Consignes de travail >> Dans le texte ci-dessous sur la Nouvelle-Calédonie, recopiez fidèlement le passage qui va de « Référendum sans masque » jusqu'à « dans la France. » inclus.

Texte du document >>

« On est dans une bulle »: à 18.000 km de Paris, la Nouvelle-Calédonie, qui vote sur son indépendance de la France dimanche, est l’un des très rares territoires au monde à avoir échappé à l’épidémie de Covid-19, et ses habitants mènent une vie « normale ».
« On sort, on voit nos amis, on va voir des spectacles, sans masques et sans gestes barrières », explique à l’AFP Yoanna Wiard, directrice des ressources humaines d’une grande entreprise calédonienne. « On vit tout à fait normalement et on sait combien on a de la chance », alors que la pandémie a déjà fait plus d’un million de morts dans le monde.
« Le masque, vous n’allez pas le trouver chez nous », confirme Viannick, 46 ans, habitante autochtone de la Calédonie qui vit à Koumac, (nord). « On a une vie à peu près normale, mais on sait qu’on a une épée de Damoclès au dessus de la tête », nuance-t-elle.
Référendum sans masque ce dimanche
Comme tous les électeurs du référendum, elle ira voter dimanche « sans masque ».
Dimanche, les Calédoniens sont appelés à voter pour le maintien ou non de ce territoire ultra-marin dans la France.
Un premier référendum avait été organisé le 4 novembre 2018 et s’était conclu par la victoire du « non » à l’indépendance (56,7%) de ces îles situées dans le Pacifique et la mer de Corail.
Tous les cas de Covid guéris
Sur les 270.000 habitants du territoire, seuls 27 cas de coronavirus, tous importés, ont été recensés à ce jour dans l’archipel, qui a été le territoire français au confinement le plus court (24 mars/20 avril). Le seul autre territoire totalement épargné est Wallis-et-Futuna, également dans le Pacifique.

Données présentées >>
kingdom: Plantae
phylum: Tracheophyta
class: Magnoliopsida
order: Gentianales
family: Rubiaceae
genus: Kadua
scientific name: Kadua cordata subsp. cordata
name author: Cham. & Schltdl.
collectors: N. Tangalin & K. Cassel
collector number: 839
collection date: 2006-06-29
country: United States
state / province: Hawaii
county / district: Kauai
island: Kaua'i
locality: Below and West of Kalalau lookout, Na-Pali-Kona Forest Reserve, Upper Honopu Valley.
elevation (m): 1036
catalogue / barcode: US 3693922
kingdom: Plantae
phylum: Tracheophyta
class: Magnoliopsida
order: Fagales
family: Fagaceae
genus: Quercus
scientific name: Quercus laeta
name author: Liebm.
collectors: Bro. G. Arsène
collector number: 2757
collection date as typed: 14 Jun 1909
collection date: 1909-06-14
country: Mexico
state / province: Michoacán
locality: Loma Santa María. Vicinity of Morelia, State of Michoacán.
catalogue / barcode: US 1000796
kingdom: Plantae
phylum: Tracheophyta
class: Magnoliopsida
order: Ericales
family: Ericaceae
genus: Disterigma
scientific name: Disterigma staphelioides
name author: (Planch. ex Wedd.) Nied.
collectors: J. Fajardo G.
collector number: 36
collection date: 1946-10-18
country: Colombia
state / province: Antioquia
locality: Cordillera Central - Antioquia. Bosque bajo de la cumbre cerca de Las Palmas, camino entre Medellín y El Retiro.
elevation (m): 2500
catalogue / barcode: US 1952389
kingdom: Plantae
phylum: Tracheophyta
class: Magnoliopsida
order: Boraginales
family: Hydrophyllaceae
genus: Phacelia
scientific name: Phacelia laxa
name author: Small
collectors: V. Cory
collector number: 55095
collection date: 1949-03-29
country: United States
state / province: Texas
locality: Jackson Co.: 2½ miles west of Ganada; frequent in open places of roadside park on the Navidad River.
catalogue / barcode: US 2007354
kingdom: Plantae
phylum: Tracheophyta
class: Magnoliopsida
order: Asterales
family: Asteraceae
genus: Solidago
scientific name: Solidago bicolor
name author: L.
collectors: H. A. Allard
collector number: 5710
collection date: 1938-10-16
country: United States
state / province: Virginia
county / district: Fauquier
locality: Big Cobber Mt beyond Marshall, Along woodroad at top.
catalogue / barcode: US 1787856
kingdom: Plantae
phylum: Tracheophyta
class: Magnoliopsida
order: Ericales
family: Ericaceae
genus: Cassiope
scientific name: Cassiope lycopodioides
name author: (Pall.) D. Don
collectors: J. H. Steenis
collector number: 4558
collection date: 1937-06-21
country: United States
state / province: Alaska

Résultat obtenu >>
Référendum sans masque ce dimanche
Comme tous les électeurs du référendum, elle ira voter dimanche « sans masque ».
Dimanche, les Calédoniens sont appelés à voter pour le maintien ou non de ce territoire ultra-marin dans la France.